▸ Testo proposto:
○ ○ ○ ○ ○

Si celebra oggi, 5 giugno, la Giornata mondiale dell’ambiente, istituita nel 1972 dalle Nazioni Unite in occasione della Conferenza di Stoccolma sull’ambiente umano per incoraggiare la consapevolezza e l’azione a livello mondiale a favore dell’ambiente. Il tema scelto quest’anno è la lotta all’inquinamento da plastica con un appello all’azione collettiva per contrastarlo.
La Giornata di quest’anno cade esattamente due mesi prima che i paesi si riuniscano nuovamente per continuare a negoziare un trattato globale per porre fine all’inquinamento da plastica. Dal 5 al 14 agosto, infatti, a Ginevra si svolgerà la seconda parte della quinta sessione dell’Assemblea ambientale delle Nazioni Unite per chiedere uno strumento internazionale giuridicamente vincolante sull’inquinamento da plastica, anche nell’ambiente marino.
Secondo i dati raccolti dall’Istituto superiore per la protezione e la ricerca ambientale (Ispra), ogni anno circa 100.000 mammiferi e un milione di uccelli marini muoiono a causa dell’intrappolamento all’interno delle reti da pesca abbandonate o dopo aver ingerito i frammenti che esse rilasciano in mare. L’86% dei rifiuti marini rinvenuti sui fondali è riconducibile ad attività di pesca, con una netta prevalenza di lenze, cime e reti abbandonate, perse o dismesse. Le reti fantasma rappresentano, quindi, una delle forme più insidiose di inquinamento marino.

○ ○ ○ ○ ○

▸ Dati raccolti:
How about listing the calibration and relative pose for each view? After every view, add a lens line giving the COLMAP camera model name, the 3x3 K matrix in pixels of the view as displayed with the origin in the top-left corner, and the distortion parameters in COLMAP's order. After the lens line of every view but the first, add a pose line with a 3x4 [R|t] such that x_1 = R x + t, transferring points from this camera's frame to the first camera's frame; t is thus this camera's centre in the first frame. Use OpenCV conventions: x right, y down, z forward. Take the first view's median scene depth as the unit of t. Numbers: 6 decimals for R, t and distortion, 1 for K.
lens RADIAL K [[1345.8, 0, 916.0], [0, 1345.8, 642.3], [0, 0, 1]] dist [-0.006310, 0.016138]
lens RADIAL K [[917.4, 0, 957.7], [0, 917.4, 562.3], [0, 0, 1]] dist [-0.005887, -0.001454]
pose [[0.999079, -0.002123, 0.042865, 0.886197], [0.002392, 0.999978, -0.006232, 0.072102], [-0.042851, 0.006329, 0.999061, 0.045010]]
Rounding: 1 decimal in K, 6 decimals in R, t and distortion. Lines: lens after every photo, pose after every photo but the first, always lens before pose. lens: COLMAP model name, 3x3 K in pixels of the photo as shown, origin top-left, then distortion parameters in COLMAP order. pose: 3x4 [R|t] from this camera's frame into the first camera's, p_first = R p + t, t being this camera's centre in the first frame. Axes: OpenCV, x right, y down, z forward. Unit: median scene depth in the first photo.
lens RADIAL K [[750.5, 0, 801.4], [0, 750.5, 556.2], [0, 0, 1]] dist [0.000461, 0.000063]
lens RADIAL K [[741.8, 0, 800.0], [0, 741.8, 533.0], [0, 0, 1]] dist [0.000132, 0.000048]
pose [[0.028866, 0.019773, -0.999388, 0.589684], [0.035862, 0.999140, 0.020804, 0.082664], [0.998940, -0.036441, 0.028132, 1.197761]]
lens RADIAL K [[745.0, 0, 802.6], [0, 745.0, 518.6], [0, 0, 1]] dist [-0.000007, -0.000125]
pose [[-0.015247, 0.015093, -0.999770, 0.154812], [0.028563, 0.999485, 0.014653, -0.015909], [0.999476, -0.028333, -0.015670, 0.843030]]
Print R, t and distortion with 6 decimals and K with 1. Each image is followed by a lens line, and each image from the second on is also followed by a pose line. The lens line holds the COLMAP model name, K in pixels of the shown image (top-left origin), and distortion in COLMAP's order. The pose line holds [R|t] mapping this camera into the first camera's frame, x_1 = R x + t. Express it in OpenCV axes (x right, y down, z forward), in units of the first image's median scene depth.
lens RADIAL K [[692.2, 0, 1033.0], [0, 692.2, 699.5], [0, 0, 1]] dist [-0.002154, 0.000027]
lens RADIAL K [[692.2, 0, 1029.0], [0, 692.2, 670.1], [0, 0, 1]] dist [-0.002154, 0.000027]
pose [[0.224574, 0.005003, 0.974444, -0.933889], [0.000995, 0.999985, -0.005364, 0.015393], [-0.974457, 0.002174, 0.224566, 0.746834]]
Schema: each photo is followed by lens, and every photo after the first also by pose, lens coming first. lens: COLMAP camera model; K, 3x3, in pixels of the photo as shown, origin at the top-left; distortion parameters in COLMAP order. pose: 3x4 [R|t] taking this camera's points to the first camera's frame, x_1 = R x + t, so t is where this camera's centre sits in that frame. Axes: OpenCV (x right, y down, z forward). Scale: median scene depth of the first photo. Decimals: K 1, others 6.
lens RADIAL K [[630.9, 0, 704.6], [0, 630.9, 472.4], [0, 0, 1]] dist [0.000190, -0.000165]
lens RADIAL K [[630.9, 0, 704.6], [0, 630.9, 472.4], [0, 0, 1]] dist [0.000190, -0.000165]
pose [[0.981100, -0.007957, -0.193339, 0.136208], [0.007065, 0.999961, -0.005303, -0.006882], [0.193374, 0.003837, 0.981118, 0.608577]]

○ ○ ○ ○ ○

▸ Consegna: Per favore, riscrivi come elenco puntato il paragrafo del testo sulla Giornata mondiale dell'ambiente che inizia con «Secondo i dati raccolti», conservandone i fatti principali.

▸ Soluzione:
- Dati dell'Istituto superiore per la protezione e la ricerca ambientale (Ispra).
- Ogni anno circa 100.000 mammiferi e un milione di uccelli marini muoiono per due cause:
  - restano intrappolati nelle reti da pesca abbandonate;
  - ingeriscono i frammenti che queste reti rilasciano in mare.
- L'86% dei rifiuti marini trovati sui fondali deriva da attività di pesca, soprattutto lenze, cime e reti abbandonate, perse o dismesse.
- Le reti fantasma sono quindi una delle forme più insidiose di inquinamento marino.